Cela devra-t-il venir des femmes ?!
Yamila Idrissi
Those bastards think because they posses the ‘Sacred Argument’ they can silence and oppress us. Our time has come! The time to be, to love, to hope. We will not let these fanatics tell us: “This is your last hour”. Ces mots tirés d’un monologue In the Eyes of Heaven de Rachid Benzine, l’un des principaux gardiens d’un Islam du 21e siècle, ont retenti deux jours après les attentats du 22 mars au Kaaitheater bruxellois. Ce ne fut pas une tâche facile : pour le théâtre – jouer la pièce ou non ? – et pour moi-même : les mots me manquaient déjà depuis deux jours, j’étais triste, en colère et angoissée. Mais les mots forts de Rachid Benzine, prononcés par l’actrice palestinienne, Hiam Abbas, ont mené à une catharsis purificatrice. Le désarroi a fait place à la consolation et la peur à l’espoir.
Ce jeudi soir-là, en mars, Hiam Abbass – la « Helen Mirren » du monde arabe – s’élança sur la scène du Kaaitheater dans une robe rouge foncé. Elle alluma une cigarette et parla de sa famille, de l’amour et des boutons de fièvre quotidiens des clients barbares qui vont et viennent. Contrairement à ma mère, j’ai mon propre endroit. Ma mère était une prostituée de l’armée. Ce n’est pas une expression, c’est littéralement ce qu’elle était. Pas de baraquements militaires sans bordels ! Elle a offert ses services à des générations de soldats afin de m’éduquer et de pouvoir me payer une formation. […] Encore dix ans avant que ma fille n’ait son diplôme. Rester forte pendant dix ans encore. Dix ans, cela semble une éternité.
C’est Nour qui parle, une prostituée de Tunisie lors du Printemps arabe, mais il peut également s’agir de l’Égypte. Nour signifie « lumière ». Dans le Coran, on fait la distinction entre la lumière du soleil (siraaj ou سراج) et la lumière de la lune (nour ou نور).

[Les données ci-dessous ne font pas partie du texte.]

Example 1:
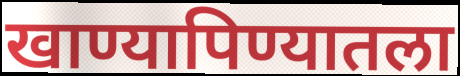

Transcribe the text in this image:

खाण्यापिण्यातला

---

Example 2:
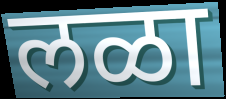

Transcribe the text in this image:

लळा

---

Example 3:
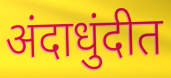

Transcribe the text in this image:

अंदाधुंदीत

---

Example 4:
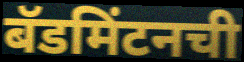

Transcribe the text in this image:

बॅडमिंटनची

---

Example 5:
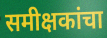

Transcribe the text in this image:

समीक्षकांचाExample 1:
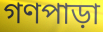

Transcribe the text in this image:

গণপাড়া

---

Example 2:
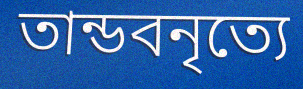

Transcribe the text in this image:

তান্ডবনৃত্যে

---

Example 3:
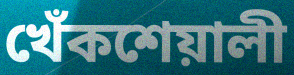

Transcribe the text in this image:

খেঁকশেয়ালী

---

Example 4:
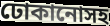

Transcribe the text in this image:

ঢোকানোসহ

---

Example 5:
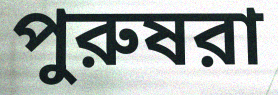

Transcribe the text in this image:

পুরুষরা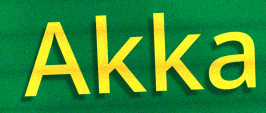
Akka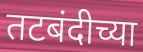
तटबंदीच्या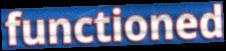
functionedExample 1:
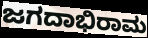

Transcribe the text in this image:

ಜಗದಾಭಿರಾಮ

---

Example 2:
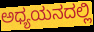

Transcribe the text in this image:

De tout temps, la lune est à la fois le symbole de la féminité, de l’espoir et de la guérison mais aussi des catastrophes. Rachid Benzine n’a pas choisi son nom pour rien. Dans la pièce, la féminité de Nour était tant célébrée que vilipendée, c’était son salut et aussi son coup fatal.
Malgré que les gouverneurs dépravés, les hommes d’affaires, les chefs religieux et les journalistes occidentaux réalisaient leurs fantasmes lubriques sur elle, à aucun moment je n’ai vu une victime sur scène. Elle vous regardait confiante et dans toute sa grandeur, sans susciter une once de compassion. « Ce sont les femmes qui construisent la société », déclarait la sociologue de renommée mondiale, Fatima Mernissi, mon âme-sœur intellectuelle qui a exercé une réelle influence sur mon développement et celui de millions de jeunes musulmanes. « Vous savez pourquoi ? Nous n’avons pas le choix. Soit vous vous taisez et vous êtes humiliée, soit vous faites comme moi : vous criez ! » Et Nour était comme cela, elle ne se laissait pas faire, même au péril de sa propre vie.
Le dimanche 13 novembre, nous avons commémoré les attentats de Paris qui ont fait vaciller le monde occidental sur ses fondations. C’est précisément pour cela que j’irai voir une nouvelle fois la pièce In the Eyes of Heaven au Kaaitheater. La volonté de lutter avec laquelle nous n’avons pas voulu abandonner nos valeurs et nos villes dans les jours qui ont suivi les attentats, je la reconnais dans la résilience de la femme qui a défié, la tête haute, le Printemps arabe. Il y a un an, Hiam Abbass était accueillie par une ovation debout. Cette ovation se faisait l’écho de l’envie de dépasser ensemble le chagrin, d’exiger le retour de la dignité dans la ville. Nour signifie lumière, féminité, guérison et surtout : espoir. C’est ce dont nous avons besoin aujourd’hui dans le monde arabe. C’est ce dont nous avons besoin aujourd’hui à Bruxelles. Surtout en ces jours sombres.
Yamila Idrissi
In the Eyes of Heaven, écrite par Rachid Benzine, dirigée par Ruud Gielens et jouée par Hiam Abbass, sera jouée le 15 novembre au Kaaitheater bruxellois.